Süleyman Seba'yla Beşiktaş tarihinin çok zor dönemlerini yaşadım. 80'ler öncesi, 70'li yılların sonunda bir "Kibrit Çak" kampanyası yapacak duruma düştü Beşiktaş. Sonra Gazi Akınal ve Mehmet Üstünkaya gibi iki kurtarıcı çıktı.

Atıf Keçeci'nin başına geçtiği Öz Kaynak Devrimi ile Beşiktaş'ın makus tarihini değiştirdi. Beşiktaş o günlerde bile bu kadar kötü değildi, o zamanlar Beşiktaş kenetlenebiliyordu. Ancak büyük hataları da vardı. İzleri silinmeyecek en büyük hata, herkesi birbirine düşürüp düşman etmesiydi. Bu, Beşiktaş camiasını 4'e, 5'e böldü.

Ahmet Nur Çebi başarısız bir başkandı, ama en başarısız başkanın bile kurulda konuşma hakkı vardı; fakat konuşturmadılar. Kindar bir yönetim sergiliyor, verdiği hiçbir sözü tutmadığı gibi, vizyonla göreve getirdiği arkadaşlarını da harcadı. Beşiktaş camiasında çok önemli isimlerden biri olan ve maddi-manevi gücü olan Onur Göçmez’i küstürdü. Bütün yapıyı emanet edeceğim dediği Samet Aybaba’yı devre dışı bıraktı. Her şeyi, Ali Koç’un tavsiyesiyle Beşiktaş yönetimine girdiği Kaan Şakul yaptı. Hüseyin Yücel, Hasan Arat, Kaan Şakul, Beşiktaş’ı harcadı.

Bu yaralar nasıl kapanır, bilmiyorum. Beşiktaş nasıl toplanır, onu da bilmiyorum. Süleyman Seba’nın devamı olan Serdar Bilgili başta olmak üzere eski divan başkanları bir araya gelmeli, bu kırgınlıkları mutlaka sarmalılar. Hasan Arat’ın açtığı yaraları kapatamazlar ama pansuman yapmalılar.

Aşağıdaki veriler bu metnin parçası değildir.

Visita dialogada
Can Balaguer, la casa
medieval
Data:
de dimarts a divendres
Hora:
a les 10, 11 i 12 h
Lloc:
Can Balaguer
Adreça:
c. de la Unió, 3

Hasan Arat, rahmetli Seba bugün mezarından kalksa, Hasan Arat’a el vermeyi bırak, selam dahi vermezdi. "Süleyman Seba n'ın Beşiktaş'ı üzmeyin" diyen devamı olduğunu söyleyen Hasan Arat, üzmek şöyle dursun, Beşiktaş'ı yerle bir etti.